A resurgence of measles in recent years in the U.S. has been linked to parents opting not to have their children vaccinated. Anthony S. Fauci, director of the National Institute of Allergy and Infectious Diseases, and his co-authors looked at some of the reasons children were not getting their measles shots in a perspective article published last year in the New England Journal of Medicine, “Measles in 2019 — Going Backward.”

measles outbreak
(Source: Centers for Disease Control and Prevention)

“Although there are valid reasons why some people might not be vaccinated, such as a medical contraindication due to marked immunosuppression, the failure to vaccinate too often stems from misconceptions about vaccine safety, especially those resulting from a now-debunked claim that posited a connection between the vaccine and autism,” write coauthors Catharine I. Paules, Hilary D. Marston and Fauci.

All 50 states and the District of Columbia already have laws  requiring certain vaccines for students.  These laws often apply for private schools as well as public ones, according to the Centers for Disease Control and Prevention. The National Conference of State Legislatures tracks bills designed to change these mandates, which in recent years have included bids to reduce the possible exemptions. The CDC also keeps tabs on state vaccination policies.

Public officials were concerned about vaccine hesitancy long before COVID-19 emerged.

In a 2019 report, Sara M. Tharakan, a global health analyst at the Congressional Research Service, suggests U.S. lawmakers look into the effectiveness of global vaccination campaigns as “a tool of domestic pandemic preparedness” amid these outbreaks. Congress could look at ways in which the federal government could help raise vaccination rates, possibly through campaigns to battle misinformation, Tharakan writes.

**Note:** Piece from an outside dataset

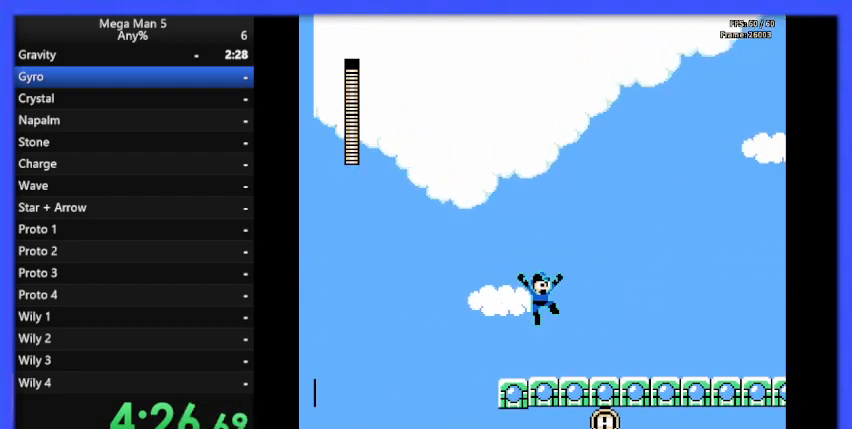
{"buttons": ["B", "DPAD_RIGHT"], "events": [[200, "DPAD_DOWN", "down"], [233, "A", "down"], [267, "DPAD_DOWN", "up"], [433, "A", "up"]]}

The WHO last year included vaccine hesitancy on its list of top-10 global health threats, along with Ebola, the prospect of a global influenza pandemic and climate change.

In a March 2019 editorial in The Washington Post, a group of public health experts, including Barry R. Bloom of Harvard, Lawrence O. Gostin of Georgetown and Jonathan Fielding of the University of California, Los Angeles, noted how social media “is infected with viral messaging from bots and trolls that masquerade as legitimate information outlets but instead stoke illegitimate fear of vaccines.”

“The medical and public-health community has overwhelming scientific evidence that demonstrates the safety and effectiveness of vaccines,” they write. “Yet parents today can easily go to Google to find discredited anti-vaxxer pediatricians or find solace among anti-vaxxer ‘friends’ in Facebook groups full of misinformation.”

At an Aug. 6 press conference about the COVID-19 pandemic, Bloom, who is currently a research professor at the Harvard T.H. Chan School of Public Health, raised concern about the public’s unwillingness to receive a future vaccine to fight this coronavirus.

“My biggest concern right now is not that the vaccines won’t have sufficient efficacy to make it worthwhile distributing them, some of them, at least,” Bloom said. “It’s that people won’t take them.”